Thankfully an increasing number of device manufacturers include features and functions which are specifically aimed at enhancing cybersecurity as standard. Such functionality should always be deployed.
It is also critical to ensure firmware for system components is regularly updated. Whilst some take the attitude that if a device works as expected it is not worth updating the firmware, it must be remembered upgrades include security patches and bug fixes that eliminate evolving vulnerabilities.
An important part of attack surface reduction is the hardening of endpoints. An endpoint is an edge device. Such devices might be cameras, codecs, sensors and detectors, door readers, power management points, infrastructure elements or any other IP-connected device that is positioned in an insecure area.
The servers and software, storage units, power management systems and other essential peripherals will typically be installed inside a secure area, but this does not mean they are not vulnerable to cyberattack. Even in a system isolated from the WAN, edge devices – the endpoints — could potentially offer a connection from the outside world into the core of the system.
When considering external interference with a network, many consider connectivity to a WAN such as the internet as the weak point. As a result, often their sole focus is on protecting against access via this route, ignoring the risk of a potential intrusion via an unprotected endpoint.
It is important to consider the security of all endpoints, because in a worst case scenario a criminal could disable the entire system by accessing it via such a connection. An often quoted example was the significant attack against retailer Target in the US. The attack cost the business close to $20 million, not including loss of business. The attack was instigated via the HVAC system.
The core steps required to harden endpoints include some basic tasks. Ensuring that devices are updated with any firmware upgrades is essential. Password management is important, as is ensuring that user permissions are applied in a way that helps the customer restrict control of the system to authorised personnel only.

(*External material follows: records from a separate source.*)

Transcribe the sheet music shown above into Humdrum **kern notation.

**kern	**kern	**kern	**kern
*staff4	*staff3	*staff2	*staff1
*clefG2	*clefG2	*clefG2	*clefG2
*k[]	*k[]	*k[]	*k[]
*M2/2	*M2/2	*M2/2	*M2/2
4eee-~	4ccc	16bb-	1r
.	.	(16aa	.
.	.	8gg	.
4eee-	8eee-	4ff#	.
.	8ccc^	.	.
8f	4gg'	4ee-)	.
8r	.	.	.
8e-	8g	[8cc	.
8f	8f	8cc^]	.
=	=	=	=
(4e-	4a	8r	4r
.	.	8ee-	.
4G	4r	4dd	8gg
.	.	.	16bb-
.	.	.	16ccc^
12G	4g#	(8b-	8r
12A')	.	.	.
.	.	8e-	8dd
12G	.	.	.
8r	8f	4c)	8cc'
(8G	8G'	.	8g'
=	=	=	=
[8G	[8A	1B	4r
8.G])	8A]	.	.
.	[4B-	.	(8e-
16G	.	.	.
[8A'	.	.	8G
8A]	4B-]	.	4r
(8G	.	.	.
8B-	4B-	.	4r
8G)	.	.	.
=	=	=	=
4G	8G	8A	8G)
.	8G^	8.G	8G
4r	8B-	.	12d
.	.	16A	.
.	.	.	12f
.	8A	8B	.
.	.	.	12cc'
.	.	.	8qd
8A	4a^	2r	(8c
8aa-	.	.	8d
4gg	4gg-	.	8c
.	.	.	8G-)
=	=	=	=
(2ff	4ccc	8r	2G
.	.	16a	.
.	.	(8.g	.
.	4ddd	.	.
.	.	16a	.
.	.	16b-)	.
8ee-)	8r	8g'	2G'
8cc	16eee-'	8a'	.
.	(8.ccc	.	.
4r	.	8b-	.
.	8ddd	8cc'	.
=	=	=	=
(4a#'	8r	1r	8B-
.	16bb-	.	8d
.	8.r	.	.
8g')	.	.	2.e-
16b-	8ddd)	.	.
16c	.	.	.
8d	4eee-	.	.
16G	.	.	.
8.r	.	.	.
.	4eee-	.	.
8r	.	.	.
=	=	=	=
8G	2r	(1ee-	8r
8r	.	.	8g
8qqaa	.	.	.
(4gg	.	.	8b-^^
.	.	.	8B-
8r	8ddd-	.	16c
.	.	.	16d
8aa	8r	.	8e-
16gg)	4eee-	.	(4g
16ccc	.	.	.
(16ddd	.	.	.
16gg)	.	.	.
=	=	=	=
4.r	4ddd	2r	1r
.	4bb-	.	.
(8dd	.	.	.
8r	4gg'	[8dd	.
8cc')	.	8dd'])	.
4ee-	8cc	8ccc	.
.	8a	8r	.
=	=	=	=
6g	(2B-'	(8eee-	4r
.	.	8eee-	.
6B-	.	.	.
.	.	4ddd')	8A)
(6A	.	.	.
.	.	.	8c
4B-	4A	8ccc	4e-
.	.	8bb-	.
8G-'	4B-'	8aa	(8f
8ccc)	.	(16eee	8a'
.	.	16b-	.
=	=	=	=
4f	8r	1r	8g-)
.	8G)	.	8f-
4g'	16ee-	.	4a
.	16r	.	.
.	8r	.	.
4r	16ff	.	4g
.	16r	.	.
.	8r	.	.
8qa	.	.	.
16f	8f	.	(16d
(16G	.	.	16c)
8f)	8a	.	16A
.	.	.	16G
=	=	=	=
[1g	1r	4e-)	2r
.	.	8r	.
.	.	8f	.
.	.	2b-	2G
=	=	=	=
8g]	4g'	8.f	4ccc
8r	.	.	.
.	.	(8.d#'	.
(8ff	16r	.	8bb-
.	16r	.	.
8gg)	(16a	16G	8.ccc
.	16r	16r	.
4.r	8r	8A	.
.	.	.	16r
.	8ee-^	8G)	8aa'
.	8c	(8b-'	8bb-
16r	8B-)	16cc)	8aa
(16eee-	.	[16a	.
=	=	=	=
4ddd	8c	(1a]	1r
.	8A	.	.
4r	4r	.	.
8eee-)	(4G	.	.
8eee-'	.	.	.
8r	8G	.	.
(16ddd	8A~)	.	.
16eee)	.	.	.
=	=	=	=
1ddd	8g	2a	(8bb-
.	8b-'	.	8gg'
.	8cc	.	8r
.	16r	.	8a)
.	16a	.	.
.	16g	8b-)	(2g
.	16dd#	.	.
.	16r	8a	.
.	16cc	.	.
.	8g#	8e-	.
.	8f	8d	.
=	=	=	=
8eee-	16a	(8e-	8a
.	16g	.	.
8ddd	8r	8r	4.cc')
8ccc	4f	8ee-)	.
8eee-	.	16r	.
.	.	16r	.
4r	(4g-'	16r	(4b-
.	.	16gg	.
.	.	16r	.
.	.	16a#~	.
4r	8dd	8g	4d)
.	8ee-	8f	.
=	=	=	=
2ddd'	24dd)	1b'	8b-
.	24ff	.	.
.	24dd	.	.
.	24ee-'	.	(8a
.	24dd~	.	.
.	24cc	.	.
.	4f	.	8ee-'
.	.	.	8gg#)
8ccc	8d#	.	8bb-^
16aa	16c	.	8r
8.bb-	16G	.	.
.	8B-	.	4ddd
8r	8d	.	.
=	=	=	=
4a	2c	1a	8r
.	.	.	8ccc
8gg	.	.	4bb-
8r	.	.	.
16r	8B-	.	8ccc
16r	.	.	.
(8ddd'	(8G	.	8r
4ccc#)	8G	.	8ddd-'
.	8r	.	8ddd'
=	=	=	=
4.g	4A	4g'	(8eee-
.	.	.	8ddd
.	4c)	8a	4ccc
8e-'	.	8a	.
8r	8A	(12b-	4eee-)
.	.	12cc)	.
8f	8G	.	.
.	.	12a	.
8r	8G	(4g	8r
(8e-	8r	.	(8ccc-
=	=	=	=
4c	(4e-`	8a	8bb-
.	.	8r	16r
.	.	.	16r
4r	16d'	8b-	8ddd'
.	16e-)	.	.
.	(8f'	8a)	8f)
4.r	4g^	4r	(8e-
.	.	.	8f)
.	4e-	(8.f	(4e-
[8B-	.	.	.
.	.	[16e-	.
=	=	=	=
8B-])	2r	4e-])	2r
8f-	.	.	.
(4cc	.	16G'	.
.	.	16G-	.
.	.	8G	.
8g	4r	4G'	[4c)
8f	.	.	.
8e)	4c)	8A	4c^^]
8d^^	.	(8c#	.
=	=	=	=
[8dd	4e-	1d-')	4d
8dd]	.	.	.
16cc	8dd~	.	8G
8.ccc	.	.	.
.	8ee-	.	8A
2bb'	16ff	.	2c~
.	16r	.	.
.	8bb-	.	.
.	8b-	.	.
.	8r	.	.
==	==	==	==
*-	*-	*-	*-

Deploying appropriate encryption is also pivotal. All credible smart devices will support this, and it is important that integrators understand how to use it correctly. If in doubt, ask the manufacturer; leading companies who are serious about cybersecurity will provide a wide range of documentation and educational resources.
Many edge devices have features designed to simplify installation and set-up. Some will be used by the integrator, and others are designed for use by the end user. Once these features have been used for configuration, best practice is to disable them.
It is also prudent to ensure that the end user is made aware of any risks associated with services running which they might want to remain active.
The use of IP filtering should also be implemented. Most smart system endpoints can be configured to allow access solely by trusted servers within the system. IP filtering can help ensure that other devices, including remote servers, cannot gain access to them.
Cybersecurity is a complex subject and one which is constantly evolving. It is vital to continually assess threats and take appropriate action. However, the majority of attacks are opportunistic, and usually succeed solely because the basic protections have not been put in place.
There is no simple solution to cyber crime, and working with a customer’s IT team will be an important step. However, few end users are likely to consider the implementation of a smart solution if simple strategies such as reducing the attack surface have not been put in place.